▶ Description of the task
Would you repeat each line below exactly, without the pictures?

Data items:
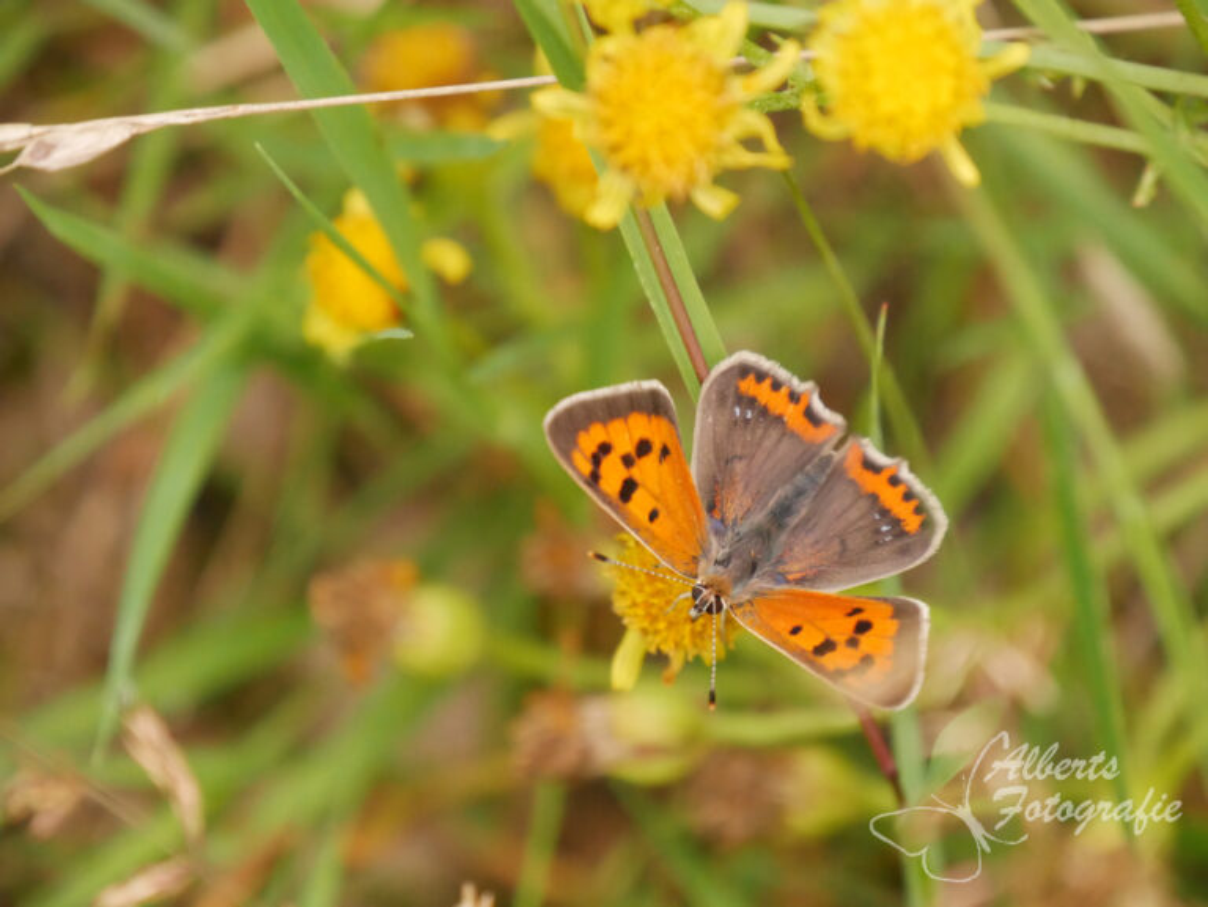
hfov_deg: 7.1
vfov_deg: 5.3
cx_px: 604
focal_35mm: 280
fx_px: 9777
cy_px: 454
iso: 3200
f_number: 5.6
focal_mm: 140
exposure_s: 1/500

▶ Expected answer
hfov_deg: 7.1
vfov_deg: 5.3
cx_px: 604
focal_35mm: 280
fx_px: 9777
cy_px: 454
iso: 3200
f_number: 5.6
focal_mm: 140
exposure_s: 1/500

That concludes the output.